* [TO-DO ITEM] Render the lines of the listing, from the line containing "What is the difference" through the end of the listing, as a Markdown table with the columns Row and Text, giving each line its own numbered row. Omit blank lines and leave the pictures out.

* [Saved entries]

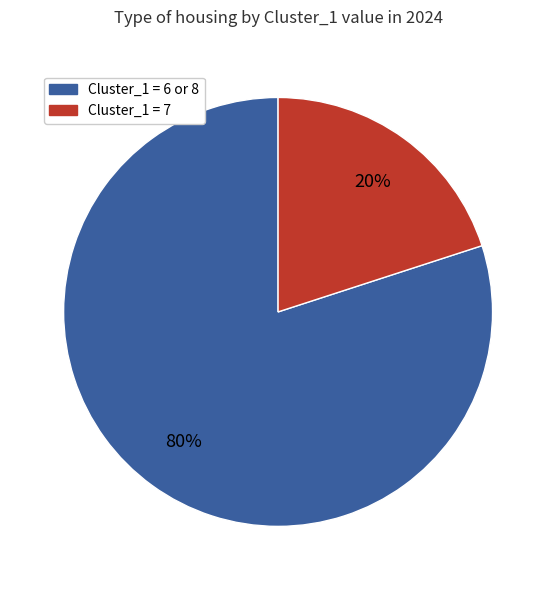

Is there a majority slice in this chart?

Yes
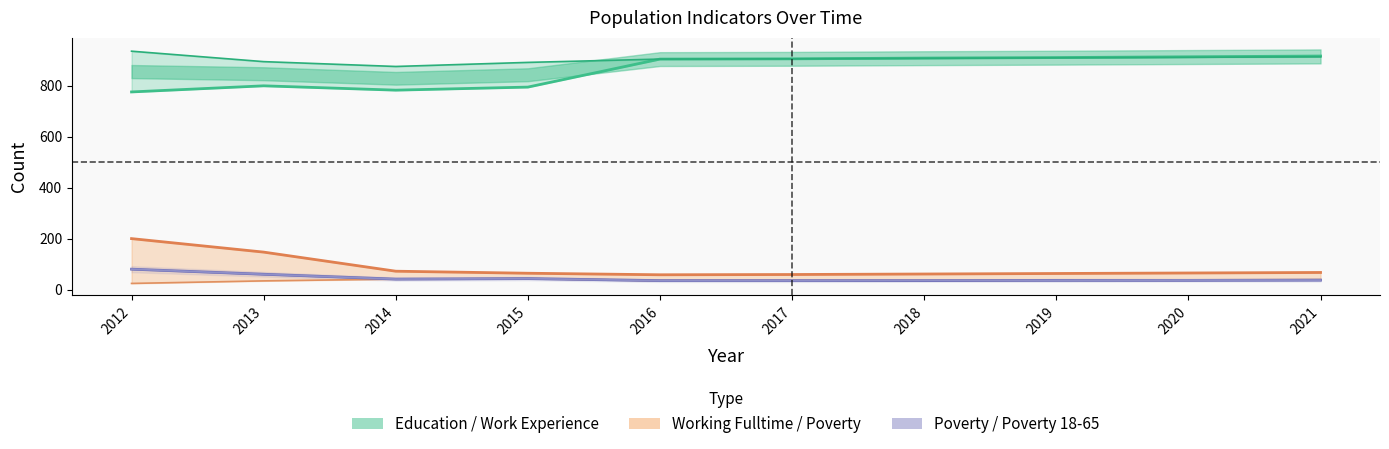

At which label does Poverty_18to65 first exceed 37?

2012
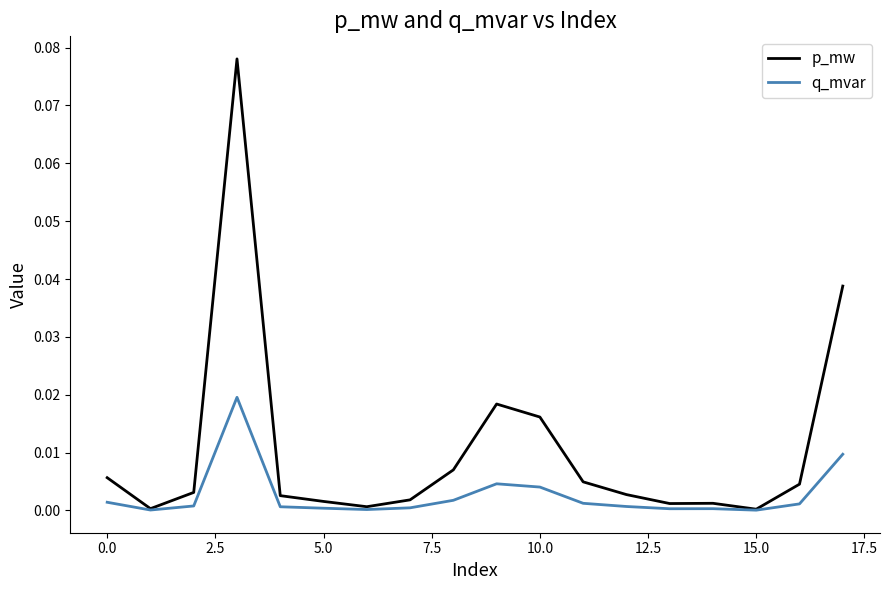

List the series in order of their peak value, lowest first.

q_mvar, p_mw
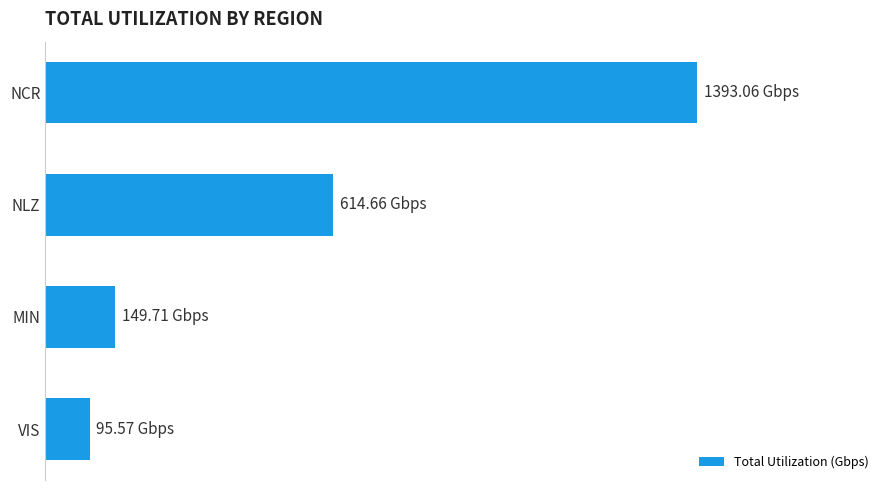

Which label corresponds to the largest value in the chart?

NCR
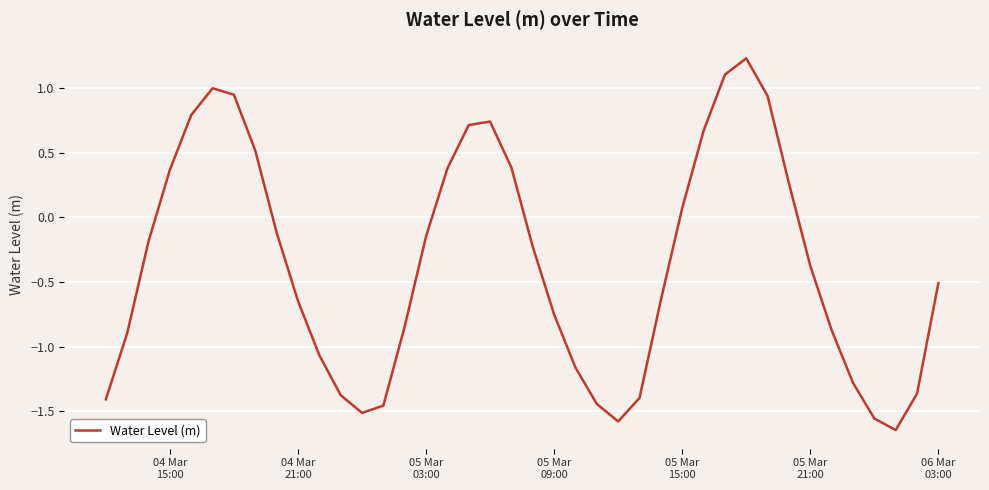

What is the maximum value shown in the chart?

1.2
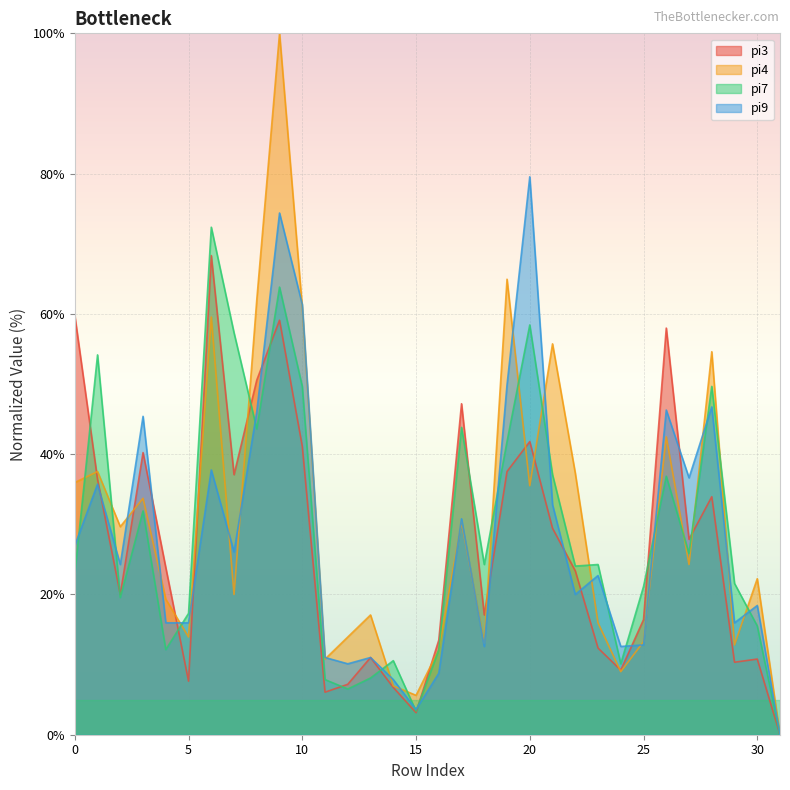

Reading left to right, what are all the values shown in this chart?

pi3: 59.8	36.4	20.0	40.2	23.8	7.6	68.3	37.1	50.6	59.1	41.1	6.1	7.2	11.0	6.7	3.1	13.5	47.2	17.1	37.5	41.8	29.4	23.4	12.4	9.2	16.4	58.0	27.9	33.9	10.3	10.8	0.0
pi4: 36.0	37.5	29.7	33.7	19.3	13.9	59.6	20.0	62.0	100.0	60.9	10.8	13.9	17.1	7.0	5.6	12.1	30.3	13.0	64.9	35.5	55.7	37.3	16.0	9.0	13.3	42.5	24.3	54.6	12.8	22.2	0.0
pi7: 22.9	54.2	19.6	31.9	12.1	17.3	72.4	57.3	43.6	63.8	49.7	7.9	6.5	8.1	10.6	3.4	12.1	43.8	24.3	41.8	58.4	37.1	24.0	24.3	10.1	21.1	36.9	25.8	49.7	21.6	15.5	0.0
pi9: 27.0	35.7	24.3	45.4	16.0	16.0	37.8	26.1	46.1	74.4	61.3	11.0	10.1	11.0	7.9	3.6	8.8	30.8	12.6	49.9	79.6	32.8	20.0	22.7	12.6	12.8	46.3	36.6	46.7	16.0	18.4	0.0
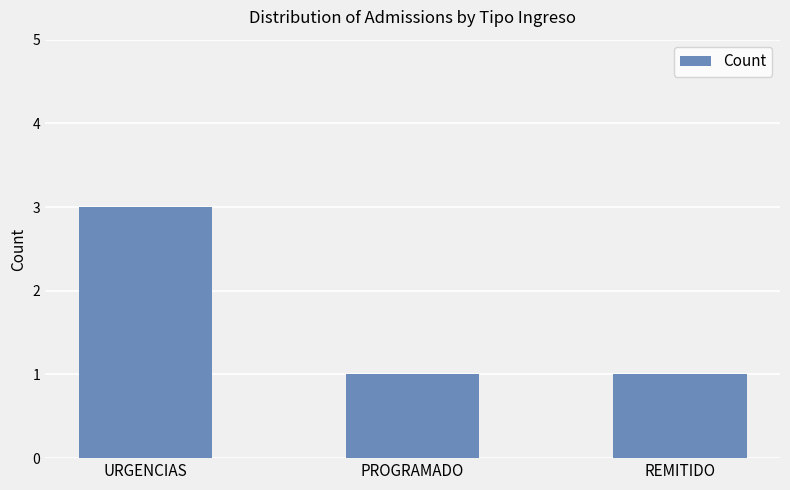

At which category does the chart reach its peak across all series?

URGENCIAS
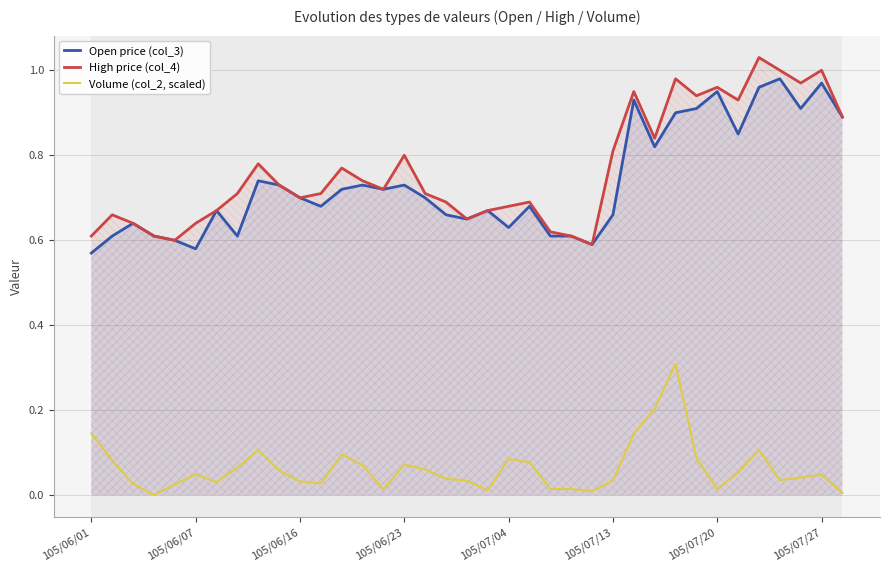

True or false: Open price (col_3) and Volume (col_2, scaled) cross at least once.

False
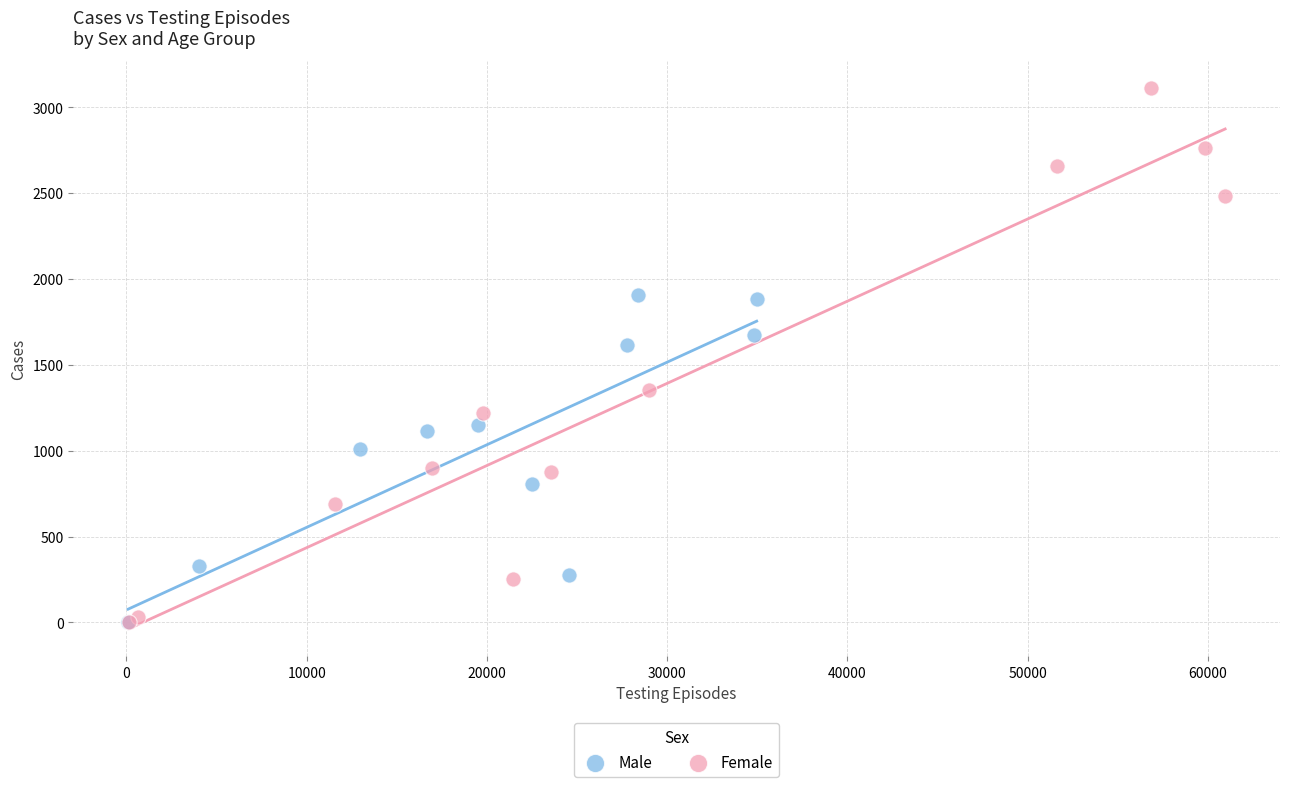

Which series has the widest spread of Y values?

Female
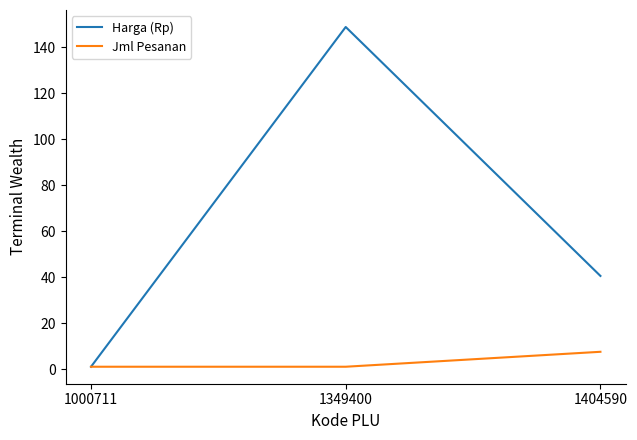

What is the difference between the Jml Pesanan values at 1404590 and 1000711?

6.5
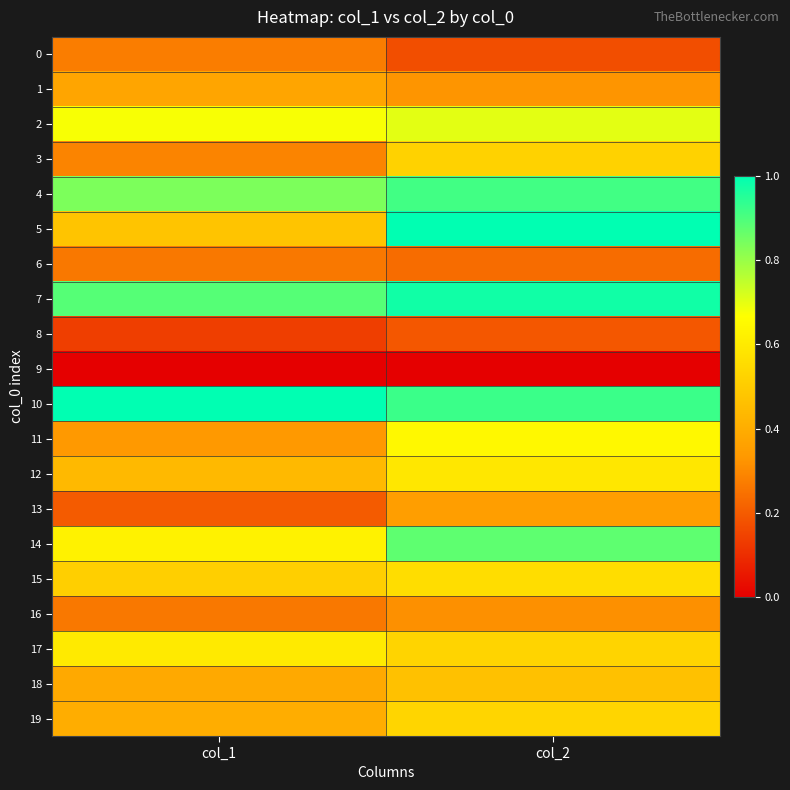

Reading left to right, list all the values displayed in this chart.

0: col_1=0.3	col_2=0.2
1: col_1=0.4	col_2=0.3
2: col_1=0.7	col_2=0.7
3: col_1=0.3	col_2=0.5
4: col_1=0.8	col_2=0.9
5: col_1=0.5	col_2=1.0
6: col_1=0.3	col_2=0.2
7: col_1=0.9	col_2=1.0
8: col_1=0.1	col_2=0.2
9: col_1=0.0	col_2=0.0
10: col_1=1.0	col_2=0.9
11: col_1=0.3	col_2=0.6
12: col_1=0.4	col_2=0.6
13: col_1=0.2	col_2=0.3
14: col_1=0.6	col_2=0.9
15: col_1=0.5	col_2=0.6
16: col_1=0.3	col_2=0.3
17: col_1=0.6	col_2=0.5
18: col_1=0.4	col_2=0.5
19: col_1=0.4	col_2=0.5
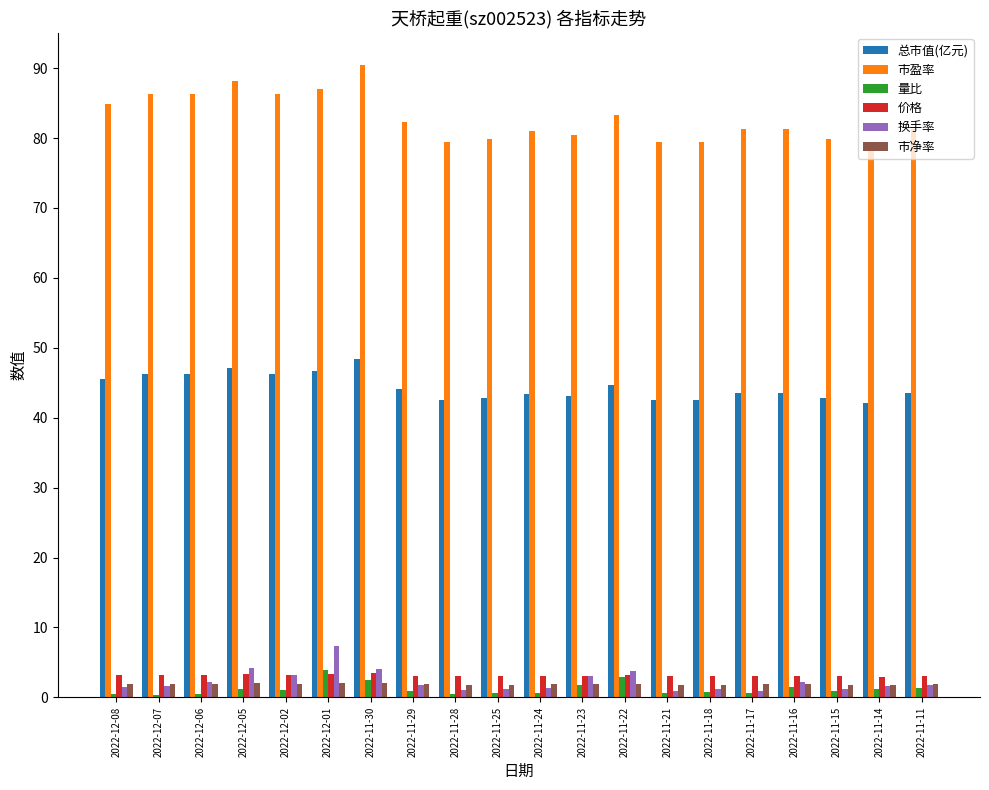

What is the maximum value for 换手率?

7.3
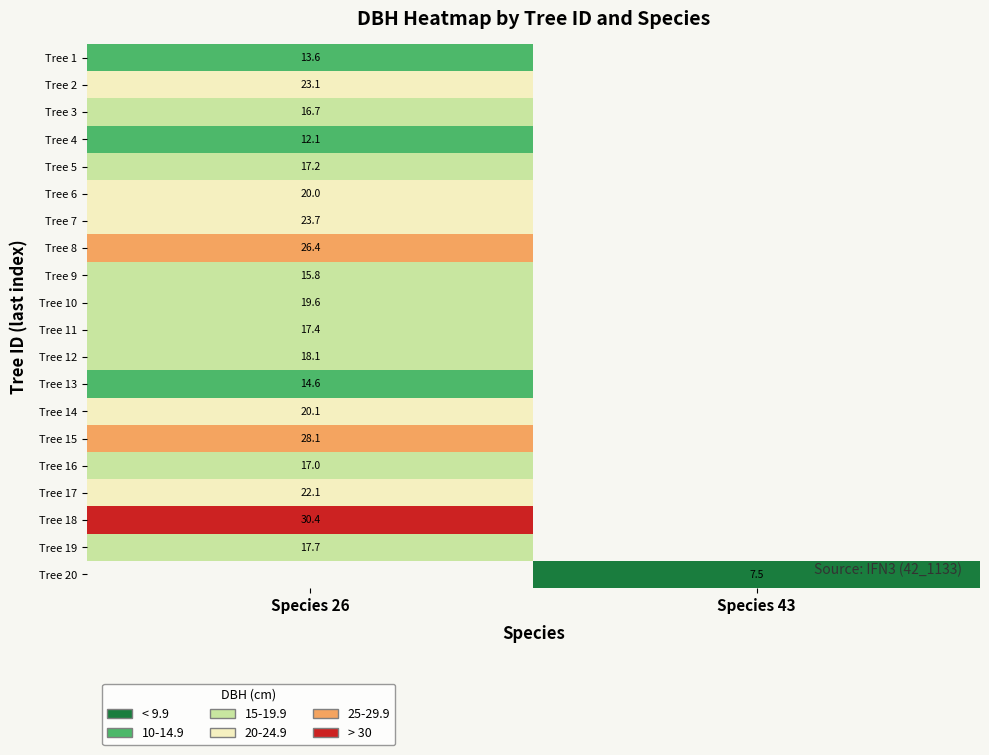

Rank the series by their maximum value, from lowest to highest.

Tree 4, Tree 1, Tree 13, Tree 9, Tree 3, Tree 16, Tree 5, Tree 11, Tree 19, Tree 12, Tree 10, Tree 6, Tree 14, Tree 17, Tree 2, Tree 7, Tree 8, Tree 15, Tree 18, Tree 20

* [OUTPUT FOR THIS TASK]
| Row | Text |
|---|---|
| 1 | What is the difference between the Jml Pesanan values at 1404590 and 1000711? |
| 2 | 6.5 |
| 3 | Reading left to right, list all the values displayed in this chart. |
| 4 | 0: col_1=0.3	col_2=0.2 |
| 5 | 1: col_1=0.4	col_2=0.3 |
| 6 | 2: col_1=0.7	col_2=0.7 |
| 7 | 3: col_1=0.3	col_2=0.5 |
| 8 | 4: col_1=0.8	col_2=0.9 |
| 9 | 5: col_1=0.5	col_2=1.0 |
| 10 | 6: col_1=0.3	col_2=0.2 |
| 11 | 7: col_1=0.9	col_2=1.0 |
| 12 | 8: col_1=0.1	col_2=0.2 |
| 13 | 9: col_1=0.0	col_2=0.0 |
| 14 | 10: col_1=1.0	col_2=0.9 |
| 15 | 11: col_1=0.3	col_2=0.6 |
| 16 | 12: col_1=0.4	col_2=0.6 |
| 17 | 13: col_1=0.2	col_2=0.3 |
| 18 | 14: col_1=0.6	col_2=0.9 |
| 19 | 15: col_1=0.5	col_2=0.6 |
| 20 | 16: col_1=0.3	col_2=0.3 |
| 21 | 17: col_1=0.6	col_2=0.5 |
| 22 | 18: col_1=0.4	col_2=0.5 |
| 23 | 19: col_1=0.4	col_2=0.5 |
| 24 | What is the maximum value for 换手率? |
| 25 | 7.3 |
| 26 | Rank the series by their maximum value, from lowest to highest. |
| 27 | Tree 4, Tree 1, Tree 13, Tree 9, Tree 3, Tree 16, Tree 5, Tree 11, Tree 19, Tree 12, Tree 10, Tree 6, Tree 14, Tree 17, Tree 2, Tree 7, Tree 8, Tree 15, Tree 18, Tree 20 |